> **Aim**
How many lines in the listing below contain the string "makeId"? Case counts, and your answer should be only the number.

##### Supplied material

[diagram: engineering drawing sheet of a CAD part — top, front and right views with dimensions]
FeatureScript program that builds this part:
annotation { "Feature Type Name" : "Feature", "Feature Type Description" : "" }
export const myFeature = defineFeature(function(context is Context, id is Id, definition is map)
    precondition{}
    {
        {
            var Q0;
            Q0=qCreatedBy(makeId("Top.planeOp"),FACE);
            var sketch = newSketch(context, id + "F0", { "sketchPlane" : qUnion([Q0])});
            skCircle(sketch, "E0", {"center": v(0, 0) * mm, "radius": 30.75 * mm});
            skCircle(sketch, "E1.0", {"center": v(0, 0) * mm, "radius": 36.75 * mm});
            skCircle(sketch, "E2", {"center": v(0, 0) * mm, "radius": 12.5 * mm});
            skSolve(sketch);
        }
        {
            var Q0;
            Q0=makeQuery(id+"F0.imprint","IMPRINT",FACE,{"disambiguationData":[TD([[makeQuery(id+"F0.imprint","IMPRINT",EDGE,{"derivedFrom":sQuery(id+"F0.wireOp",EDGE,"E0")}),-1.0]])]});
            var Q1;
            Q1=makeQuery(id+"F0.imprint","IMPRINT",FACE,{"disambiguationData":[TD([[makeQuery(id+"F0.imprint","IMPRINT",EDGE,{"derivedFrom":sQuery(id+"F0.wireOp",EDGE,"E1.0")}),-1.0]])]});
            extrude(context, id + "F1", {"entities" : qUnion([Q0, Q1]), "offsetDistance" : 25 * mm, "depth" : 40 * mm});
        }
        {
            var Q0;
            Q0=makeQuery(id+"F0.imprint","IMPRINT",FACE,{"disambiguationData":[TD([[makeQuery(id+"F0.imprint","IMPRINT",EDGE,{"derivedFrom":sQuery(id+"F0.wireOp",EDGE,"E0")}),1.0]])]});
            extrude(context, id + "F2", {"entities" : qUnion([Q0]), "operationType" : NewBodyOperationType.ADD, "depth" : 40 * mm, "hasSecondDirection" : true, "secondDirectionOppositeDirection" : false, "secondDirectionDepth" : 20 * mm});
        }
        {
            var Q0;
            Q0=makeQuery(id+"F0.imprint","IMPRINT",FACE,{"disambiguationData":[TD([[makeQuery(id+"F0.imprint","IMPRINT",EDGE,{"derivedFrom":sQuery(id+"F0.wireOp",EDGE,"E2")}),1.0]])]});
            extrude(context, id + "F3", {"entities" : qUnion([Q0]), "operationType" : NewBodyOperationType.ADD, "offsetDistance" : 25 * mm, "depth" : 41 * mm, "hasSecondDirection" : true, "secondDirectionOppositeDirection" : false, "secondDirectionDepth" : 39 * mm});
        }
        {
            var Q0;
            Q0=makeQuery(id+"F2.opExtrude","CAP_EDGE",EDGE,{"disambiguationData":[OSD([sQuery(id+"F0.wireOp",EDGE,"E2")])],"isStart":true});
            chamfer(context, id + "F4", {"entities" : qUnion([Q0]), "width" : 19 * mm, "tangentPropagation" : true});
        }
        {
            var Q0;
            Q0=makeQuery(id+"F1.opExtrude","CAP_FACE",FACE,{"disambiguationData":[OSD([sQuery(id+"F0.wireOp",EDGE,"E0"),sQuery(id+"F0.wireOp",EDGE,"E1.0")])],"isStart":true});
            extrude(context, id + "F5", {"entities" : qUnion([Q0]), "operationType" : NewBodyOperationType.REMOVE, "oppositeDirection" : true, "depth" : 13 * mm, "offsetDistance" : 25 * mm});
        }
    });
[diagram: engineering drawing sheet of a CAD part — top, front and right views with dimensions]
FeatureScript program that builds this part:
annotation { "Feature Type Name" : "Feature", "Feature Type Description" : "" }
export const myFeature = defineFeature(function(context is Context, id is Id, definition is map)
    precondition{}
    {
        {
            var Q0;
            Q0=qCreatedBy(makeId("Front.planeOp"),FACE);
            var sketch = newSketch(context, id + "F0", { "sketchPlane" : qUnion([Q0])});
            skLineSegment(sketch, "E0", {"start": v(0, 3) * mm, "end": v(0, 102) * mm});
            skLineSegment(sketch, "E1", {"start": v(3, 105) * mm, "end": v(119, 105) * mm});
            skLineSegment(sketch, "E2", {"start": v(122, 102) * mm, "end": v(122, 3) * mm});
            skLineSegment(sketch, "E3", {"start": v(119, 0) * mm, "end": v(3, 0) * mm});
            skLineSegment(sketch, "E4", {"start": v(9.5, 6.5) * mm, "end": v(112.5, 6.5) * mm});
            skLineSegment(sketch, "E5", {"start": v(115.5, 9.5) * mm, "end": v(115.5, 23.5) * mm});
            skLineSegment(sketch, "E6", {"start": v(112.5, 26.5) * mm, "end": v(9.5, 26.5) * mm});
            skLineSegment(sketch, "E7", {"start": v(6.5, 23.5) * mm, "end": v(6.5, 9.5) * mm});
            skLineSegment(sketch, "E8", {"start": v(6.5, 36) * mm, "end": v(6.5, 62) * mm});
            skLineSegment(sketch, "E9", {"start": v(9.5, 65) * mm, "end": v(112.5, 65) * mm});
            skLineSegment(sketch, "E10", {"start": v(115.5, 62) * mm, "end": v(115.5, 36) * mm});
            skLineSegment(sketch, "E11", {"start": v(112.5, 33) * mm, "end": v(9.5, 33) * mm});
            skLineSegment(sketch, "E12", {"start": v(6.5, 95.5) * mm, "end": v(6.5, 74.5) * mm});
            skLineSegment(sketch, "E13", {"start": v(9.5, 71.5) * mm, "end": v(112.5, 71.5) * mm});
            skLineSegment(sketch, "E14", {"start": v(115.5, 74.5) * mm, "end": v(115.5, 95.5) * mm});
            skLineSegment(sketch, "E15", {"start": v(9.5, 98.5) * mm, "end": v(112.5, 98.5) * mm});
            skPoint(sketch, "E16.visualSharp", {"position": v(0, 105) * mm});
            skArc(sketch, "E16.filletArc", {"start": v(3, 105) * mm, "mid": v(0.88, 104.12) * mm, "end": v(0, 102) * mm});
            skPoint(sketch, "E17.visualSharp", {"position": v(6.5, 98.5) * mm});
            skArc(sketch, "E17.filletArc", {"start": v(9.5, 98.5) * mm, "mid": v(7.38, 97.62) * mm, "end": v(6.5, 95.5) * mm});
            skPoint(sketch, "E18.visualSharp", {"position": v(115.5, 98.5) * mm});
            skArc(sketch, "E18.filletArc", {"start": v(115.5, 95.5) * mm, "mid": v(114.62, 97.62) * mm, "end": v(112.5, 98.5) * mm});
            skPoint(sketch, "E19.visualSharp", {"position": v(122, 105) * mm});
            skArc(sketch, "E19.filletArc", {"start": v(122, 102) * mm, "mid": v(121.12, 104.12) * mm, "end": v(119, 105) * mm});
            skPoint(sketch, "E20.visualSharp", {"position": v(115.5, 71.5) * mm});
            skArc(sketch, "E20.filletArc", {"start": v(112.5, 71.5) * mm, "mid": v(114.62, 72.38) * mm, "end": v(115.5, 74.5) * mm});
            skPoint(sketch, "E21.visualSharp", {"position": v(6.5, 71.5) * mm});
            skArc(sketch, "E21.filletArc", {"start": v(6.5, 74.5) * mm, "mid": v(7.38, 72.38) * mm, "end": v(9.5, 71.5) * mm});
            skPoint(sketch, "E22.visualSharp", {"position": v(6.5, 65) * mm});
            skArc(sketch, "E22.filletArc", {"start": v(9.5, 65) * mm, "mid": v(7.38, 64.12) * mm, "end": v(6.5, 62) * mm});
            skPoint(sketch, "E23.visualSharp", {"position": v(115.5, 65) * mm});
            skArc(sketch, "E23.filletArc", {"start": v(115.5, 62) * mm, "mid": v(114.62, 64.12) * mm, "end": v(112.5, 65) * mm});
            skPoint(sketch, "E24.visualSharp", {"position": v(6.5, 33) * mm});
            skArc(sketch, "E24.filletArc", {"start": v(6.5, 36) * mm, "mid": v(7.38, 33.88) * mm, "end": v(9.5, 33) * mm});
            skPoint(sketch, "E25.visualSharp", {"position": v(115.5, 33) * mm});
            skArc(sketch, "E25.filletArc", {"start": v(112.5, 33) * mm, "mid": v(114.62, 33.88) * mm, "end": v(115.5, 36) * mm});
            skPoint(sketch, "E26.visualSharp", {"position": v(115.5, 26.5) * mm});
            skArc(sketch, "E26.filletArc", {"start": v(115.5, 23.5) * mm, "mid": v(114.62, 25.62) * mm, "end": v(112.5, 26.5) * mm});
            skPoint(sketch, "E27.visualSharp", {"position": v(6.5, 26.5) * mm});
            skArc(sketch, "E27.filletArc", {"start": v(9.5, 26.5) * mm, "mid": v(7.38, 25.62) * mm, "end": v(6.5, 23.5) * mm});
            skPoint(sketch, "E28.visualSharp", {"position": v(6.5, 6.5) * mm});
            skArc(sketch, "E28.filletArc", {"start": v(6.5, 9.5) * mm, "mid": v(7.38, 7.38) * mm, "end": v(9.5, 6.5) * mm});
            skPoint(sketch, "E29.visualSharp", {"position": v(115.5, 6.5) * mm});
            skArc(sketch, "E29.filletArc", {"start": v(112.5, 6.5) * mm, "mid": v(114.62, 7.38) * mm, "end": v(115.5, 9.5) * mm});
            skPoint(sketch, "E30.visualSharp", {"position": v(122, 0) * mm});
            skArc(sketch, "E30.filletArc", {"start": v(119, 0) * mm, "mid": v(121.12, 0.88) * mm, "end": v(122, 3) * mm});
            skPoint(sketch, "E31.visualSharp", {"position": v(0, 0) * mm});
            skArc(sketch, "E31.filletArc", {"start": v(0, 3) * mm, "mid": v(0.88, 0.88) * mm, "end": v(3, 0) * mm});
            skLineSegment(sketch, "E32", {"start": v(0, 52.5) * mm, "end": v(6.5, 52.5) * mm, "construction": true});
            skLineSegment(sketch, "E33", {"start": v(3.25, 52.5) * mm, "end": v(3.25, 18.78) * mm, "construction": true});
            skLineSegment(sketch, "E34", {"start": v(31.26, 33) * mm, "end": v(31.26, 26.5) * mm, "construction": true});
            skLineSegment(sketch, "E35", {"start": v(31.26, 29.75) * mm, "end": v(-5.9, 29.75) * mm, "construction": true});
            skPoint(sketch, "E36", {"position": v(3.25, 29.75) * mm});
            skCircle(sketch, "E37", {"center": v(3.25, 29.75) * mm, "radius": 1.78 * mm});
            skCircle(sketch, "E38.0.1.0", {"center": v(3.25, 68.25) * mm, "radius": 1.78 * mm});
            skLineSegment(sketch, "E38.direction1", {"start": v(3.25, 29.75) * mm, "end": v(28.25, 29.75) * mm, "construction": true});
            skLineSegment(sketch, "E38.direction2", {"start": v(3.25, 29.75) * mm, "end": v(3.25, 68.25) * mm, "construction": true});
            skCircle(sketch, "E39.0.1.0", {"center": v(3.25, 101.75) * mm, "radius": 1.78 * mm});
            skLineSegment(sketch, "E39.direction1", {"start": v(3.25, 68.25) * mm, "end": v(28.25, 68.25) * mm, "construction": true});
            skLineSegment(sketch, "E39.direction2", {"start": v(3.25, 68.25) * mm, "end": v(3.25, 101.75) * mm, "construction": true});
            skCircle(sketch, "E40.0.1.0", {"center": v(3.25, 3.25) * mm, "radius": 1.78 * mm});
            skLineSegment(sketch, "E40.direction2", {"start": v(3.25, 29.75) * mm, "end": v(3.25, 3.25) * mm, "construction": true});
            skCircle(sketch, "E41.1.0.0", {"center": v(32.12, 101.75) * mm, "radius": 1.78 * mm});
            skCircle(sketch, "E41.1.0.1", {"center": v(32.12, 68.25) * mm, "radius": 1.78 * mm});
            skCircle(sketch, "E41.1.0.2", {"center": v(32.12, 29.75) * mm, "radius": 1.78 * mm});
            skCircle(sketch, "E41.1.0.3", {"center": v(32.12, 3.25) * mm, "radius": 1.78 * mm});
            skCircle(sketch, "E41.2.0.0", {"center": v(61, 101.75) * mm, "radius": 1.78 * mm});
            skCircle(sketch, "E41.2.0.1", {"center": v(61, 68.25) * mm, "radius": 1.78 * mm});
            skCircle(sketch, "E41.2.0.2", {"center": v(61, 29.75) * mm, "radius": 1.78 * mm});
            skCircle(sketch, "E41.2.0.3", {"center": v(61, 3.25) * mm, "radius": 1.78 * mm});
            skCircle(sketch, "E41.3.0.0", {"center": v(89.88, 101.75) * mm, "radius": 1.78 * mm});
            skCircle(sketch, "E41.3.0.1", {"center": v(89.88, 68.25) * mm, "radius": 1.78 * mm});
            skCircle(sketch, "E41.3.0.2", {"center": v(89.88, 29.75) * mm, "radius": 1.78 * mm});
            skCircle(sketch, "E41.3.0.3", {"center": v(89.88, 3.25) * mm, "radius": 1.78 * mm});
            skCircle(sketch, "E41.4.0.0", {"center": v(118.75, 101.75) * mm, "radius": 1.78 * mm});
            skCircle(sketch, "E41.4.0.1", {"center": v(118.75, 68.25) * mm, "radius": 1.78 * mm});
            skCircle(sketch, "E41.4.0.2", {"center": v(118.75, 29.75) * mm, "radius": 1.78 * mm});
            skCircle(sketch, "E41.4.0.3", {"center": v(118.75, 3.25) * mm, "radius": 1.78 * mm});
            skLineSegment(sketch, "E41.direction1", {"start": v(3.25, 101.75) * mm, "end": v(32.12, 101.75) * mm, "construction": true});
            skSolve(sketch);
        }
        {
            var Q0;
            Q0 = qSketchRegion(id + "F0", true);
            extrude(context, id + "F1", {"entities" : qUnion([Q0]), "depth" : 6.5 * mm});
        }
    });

##########

> **The answer**
2